Article on Integrating XML Operational Data into a Data Warehouse
August 24, 2009
I have previously covered how DB2 9.7 supports native XML data with hash partitioning (database partitioning), range partitioning (table partitioning), and multi-dimensional clustering. These new features make it feasible to analyze information in native XML format, side-by-side with relational data, in a data warehouse. And, of course, being able to work with native XML data in such scenarios offers many efficiencies and advantages.
In reality, many data warehouse projects involve pulling different types of information from disparate data sources around an organization. My colleagues have published the first in a series of two articles that provide step-by-step instructions for integrating information from such disparate sources into a data warehouse. The first of those articles is now available at IBM InfoSphere DataStage and DB2 pureXML, Part 1: Integrate XML operational data into a data warehouse.

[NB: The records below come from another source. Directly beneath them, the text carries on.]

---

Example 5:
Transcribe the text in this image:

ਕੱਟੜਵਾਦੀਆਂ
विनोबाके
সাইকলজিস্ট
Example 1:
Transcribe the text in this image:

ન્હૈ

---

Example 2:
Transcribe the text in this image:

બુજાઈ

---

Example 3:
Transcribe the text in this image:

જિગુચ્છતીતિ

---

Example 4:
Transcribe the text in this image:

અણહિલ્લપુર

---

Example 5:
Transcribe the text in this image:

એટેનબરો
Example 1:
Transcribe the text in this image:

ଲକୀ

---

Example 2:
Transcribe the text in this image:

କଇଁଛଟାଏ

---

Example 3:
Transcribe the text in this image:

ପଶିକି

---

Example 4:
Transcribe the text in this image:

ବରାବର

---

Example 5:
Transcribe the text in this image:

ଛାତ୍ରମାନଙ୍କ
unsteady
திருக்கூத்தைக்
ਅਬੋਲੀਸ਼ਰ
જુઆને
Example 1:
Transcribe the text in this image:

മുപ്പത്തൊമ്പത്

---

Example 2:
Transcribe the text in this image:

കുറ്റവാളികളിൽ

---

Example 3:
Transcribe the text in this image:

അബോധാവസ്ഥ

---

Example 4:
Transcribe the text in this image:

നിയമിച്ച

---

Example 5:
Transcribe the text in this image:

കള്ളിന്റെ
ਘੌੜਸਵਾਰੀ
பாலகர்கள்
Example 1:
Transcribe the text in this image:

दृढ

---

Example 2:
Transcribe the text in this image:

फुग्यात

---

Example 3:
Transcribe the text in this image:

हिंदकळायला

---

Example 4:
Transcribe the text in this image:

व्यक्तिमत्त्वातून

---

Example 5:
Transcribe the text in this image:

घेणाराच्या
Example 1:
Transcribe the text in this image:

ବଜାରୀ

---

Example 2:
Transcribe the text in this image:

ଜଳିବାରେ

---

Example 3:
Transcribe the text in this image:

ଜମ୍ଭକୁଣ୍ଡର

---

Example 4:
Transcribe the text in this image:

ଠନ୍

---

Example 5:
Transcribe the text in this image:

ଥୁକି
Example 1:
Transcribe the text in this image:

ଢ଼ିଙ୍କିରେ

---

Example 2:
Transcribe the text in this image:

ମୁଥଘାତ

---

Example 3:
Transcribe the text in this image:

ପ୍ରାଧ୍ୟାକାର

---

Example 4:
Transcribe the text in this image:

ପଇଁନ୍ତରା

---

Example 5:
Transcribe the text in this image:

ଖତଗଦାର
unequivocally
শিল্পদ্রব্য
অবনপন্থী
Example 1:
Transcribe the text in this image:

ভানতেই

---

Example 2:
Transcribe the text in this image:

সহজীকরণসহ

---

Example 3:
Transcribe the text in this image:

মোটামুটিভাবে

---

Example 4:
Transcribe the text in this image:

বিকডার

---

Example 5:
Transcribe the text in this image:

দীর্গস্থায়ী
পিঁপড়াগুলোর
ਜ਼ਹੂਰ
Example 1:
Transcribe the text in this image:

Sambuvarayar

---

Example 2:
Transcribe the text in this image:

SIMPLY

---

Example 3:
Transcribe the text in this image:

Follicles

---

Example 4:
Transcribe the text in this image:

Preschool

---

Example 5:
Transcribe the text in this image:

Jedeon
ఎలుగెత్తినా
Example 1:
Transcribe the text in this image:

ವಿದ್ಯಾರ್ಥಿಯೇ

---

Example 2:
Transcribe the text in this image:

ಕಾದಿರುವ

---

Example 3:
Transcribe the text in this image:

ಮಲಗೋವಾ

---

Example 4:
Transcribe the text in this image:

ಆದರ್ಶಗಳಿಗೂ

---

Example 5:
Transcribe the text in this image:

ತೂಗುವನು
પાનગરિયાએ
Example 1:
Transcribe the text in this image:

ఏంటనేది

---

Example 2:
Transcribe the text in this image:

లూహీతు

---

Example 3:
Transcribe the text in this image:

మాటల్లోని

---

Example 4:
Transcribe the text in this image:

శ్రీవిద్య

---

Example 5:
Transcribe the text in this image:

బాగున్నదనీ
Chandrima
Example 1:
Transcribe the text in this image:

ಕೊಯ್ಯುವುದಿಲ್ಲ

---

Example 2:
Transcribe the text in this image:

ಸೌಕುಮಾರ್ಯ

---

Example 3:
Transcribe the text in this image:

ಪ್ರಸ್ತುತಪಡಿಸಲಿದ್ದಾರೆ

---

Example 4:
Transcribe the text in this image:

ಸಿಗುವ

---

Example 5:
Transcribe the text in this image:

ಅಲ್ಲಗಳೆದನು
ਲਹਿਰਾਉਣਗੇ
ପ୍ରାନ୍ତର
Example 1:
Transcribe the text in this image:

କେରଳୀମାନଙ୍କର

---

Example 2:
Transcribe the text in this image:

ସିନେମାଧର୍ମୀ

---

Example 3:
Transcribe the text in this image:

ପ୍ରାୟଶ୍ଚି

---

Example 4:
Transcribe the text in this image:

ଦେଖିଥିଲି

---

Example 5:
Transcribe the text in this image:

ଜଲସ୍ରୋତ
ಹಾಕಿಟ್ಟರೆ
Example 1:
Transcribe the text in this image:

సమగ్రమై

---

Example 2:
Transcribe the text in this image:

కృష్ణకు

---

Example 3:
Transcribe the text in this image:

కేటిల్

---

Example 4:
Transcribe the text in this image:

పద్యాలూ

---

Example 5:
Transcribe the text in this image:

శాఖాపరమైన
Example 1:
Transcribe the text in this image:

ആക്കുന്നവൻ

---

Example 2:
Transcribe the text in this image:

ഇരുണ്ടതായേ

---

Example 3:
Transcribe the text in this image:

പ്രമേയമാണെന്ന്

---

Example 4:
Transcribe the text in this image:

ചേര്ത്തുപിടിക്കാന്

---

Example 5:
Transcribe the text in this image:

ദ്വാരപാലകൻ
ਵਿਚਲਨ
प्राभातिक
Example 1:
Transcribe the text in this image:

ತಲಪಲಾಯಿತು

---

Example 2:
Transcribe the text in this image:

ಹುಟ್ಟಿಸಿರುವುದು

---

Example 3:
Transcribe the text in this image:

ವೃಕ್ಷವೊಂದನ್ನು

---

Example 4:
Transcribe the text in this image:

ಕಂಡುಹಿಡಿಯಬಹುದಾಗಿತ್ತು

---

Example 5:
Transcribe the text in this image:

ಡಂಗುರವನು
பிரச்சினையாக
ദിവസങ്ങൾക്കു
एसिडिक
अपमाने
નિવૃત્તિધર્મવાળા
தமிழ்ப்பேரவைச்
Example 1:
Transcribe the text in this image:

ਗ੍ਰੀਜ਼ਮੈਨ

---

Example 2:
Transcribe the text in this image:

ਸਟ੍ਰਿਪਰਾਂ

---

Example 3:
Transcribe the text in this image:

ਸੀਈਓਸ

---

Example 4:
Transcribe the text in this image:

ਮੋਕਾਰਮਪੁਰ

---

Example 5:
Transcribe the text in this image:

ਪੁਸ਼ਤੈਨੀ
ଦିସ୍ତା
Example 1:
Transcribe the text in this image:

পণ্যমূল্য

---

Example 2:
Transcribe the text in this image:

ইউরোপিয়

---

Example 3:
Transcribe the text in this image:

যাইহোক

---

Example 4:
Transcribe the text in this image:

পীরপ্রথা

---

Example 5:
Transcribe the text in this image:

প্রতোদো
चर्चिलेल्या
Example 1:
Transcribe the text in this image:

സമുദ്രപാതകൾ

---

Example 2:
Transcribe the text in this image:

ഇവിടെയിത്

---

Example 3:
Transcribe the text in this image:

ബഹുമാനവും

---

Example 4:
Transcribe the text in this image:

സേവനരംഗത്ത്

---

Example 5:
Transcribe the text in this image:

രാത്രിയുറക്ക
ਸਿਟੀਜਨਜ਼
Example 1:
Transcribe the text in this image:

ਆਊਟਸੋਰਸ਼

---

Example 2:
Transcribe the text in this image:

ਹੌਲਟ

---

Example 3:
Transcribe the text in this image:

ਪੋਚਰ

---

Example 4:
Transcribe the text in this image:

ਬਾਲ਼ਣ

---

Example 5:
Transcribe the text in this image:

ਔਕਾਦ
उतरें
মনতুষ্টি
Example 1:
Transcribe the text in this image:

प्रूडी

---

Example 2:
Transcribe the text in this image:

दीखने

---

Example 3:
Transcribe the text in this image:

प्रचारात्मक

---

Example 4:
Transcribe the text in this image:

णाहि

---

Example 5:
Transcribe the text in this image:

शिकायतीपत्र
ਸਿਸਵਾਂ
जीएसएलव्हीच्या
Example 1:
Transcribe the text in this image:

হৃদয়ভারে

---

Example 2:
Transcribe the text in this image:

This article tells you how to use IBM® InfoSphere™ DataStage to extract and transform XML data managed by DB2® pureXML®. It also explores how DataStage can load this data into a table with traditional SQL data types, and a table with both relational and XML columns. The article includes sample scripts and data that you can download.
The second part of this article series will explore another important scenario: using DataStage to read information from a flat file, convert the data into an XML format, and load this XML data into a data warehouse that contains a table with a DB2 pureXML column.